I walked alone in the streets of Tokyo and felt like a benign Godzilla. Everywhere I went, people stopped in their tracks and stared at me. I started humming on the song “Big in Japan” by Alphaville as I was a six-foot-five gaijin in a sea of short people.

Harajuku, Tokyo Godzilla passing through Harajuku.

After deciphering the glyphs of the subway map I soon found myself in Shibuya and walked across the famous crossing, the busiest pedestrian walkway in the world. To say that I stood out from the crowd would be the understatement of the year. I am the domino brick, hear me roar.

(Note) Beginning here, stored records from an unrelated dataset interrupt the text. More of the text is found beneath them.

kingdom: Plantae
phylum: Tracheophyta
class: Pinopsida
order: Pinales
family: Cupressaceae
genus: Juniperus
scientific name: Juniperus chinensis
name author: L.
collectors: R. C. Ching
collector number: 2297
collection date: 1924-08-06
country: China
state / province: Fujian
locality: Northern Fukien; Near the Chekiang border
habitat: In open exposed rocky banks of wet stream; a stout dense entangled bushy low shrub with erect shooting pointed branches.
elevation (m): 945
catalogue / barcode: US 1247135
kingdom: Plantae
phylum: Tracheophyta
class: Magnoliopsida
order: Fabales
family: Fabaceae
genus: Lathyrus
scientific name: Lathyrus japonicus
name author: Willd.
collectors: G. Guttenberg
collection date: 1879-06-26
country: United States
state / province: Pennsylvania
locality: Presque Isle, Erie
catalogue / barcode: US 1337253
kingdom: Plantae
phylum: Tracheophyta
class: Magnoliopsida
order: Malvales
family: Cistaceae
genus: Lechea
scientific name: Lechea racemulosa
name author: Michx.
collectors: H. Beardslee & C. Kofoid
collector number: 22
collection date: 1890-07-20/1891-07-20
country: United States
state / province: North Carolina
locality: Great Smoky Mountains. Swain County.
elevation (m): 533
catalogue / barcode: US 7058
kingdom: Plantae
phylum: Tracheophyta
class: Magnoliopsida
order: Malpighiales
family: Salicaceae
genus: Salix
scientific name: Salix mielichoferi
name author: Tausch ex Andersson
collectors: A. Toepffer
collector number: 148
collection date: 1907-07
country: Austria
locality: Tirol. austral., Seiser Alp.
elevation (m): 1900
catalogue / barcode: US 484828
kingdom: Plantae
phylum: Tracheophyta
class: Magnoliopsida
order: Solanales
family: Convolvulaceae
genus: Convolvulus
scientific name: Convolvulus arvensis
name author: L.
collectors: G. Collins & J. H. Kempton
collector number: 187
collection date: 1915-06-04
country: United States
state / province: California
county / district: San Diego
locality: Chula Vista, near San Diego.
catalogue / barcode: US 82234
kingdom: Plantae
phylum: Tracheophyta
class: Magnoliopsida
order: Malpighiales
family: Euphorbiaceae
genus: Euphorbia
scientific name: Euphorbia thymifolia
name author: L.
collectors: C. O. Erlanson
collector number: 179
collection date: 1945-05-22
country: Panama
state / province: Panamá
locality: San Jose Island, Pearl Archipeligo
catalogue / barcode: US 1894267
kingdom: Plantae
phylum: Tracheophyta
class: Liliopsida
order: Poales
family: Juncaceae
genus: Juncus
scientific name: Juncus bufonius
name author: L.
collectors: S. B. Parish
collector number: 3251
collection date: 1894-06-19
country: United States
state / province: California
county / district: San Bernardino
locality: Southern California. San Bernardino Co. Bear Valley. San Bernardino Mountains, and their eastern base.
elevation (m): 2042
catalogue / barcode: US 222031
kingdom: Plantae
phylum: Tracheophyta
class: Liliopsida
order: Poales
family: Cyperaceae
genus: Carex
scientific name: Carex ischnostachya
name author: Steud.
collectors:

Safely across the sea of humanity I got up to Starbucks on second floor and got a window seat facing the crossing. I had an espresso while trying to study the map in my worn Lonely Planet, but I couldn’t stop staring at the mesmerizing crossing below. A constant flow of people in an ever-changing pattern.

Shibuya crossing, Tokyo Shibuya crossing.

Just a few subway stops to the north, Shinjuku feels like another world. The west side consists of tall skyscrapers, clean but boring. I tried to sneak into some of the cool buildings including the Cocoon, but the security guards unfortunately spotted me from a mile away (surprise). They kindly advised me to talk to the hand.

I soon grew bored at seeing the immaculate palms of security, so after an extremely black Brazilian coffee at Pronto I decided to explore the eastern part of Shinjuku as the sun set. This is a completely different story from the west side since it is Tokyo’s liveliest night spot and the location of the notorious district Kabukicho.

The busy entertainment district of Kabukicho is an assault on the senses. I walked along the neon-drenched street of Yasukuni-dori Ave, where Bill Murray’s character arrived by taxi in the first scenes of Lost in Translation.

Pachinko hall in eastern Shinjuku, Tokyo Passing through a noisy Pachinko hall in eastern Shinjuku.

Dodgy places are found in every nook and cranny. I passed through noisy Pachinko halls and dodged into a Manga Kissa, where people rent booths to read manga, browse the internet and occasionally take a nap.

The seedy underbelly of Kabukicho includes the Golden Gai area, which consists of a few small alleys and I quickly discovered that there are lots of places that don’t want foreigners to enter their crammed spaces.

Tokyo subway map Tokyo subway map. Clear as mud.

I tried to immerse myself in their culture, but it felt very clear that I don’t belong there. Everyone was very polite and “irrashaimasse” is hanging in the air as soon as they see me on the horizon, but as a gaijin one is forever doomed to be left outside their secrets. Especially if you’re tall enough to bust your head into their delicate ceiling ornaments.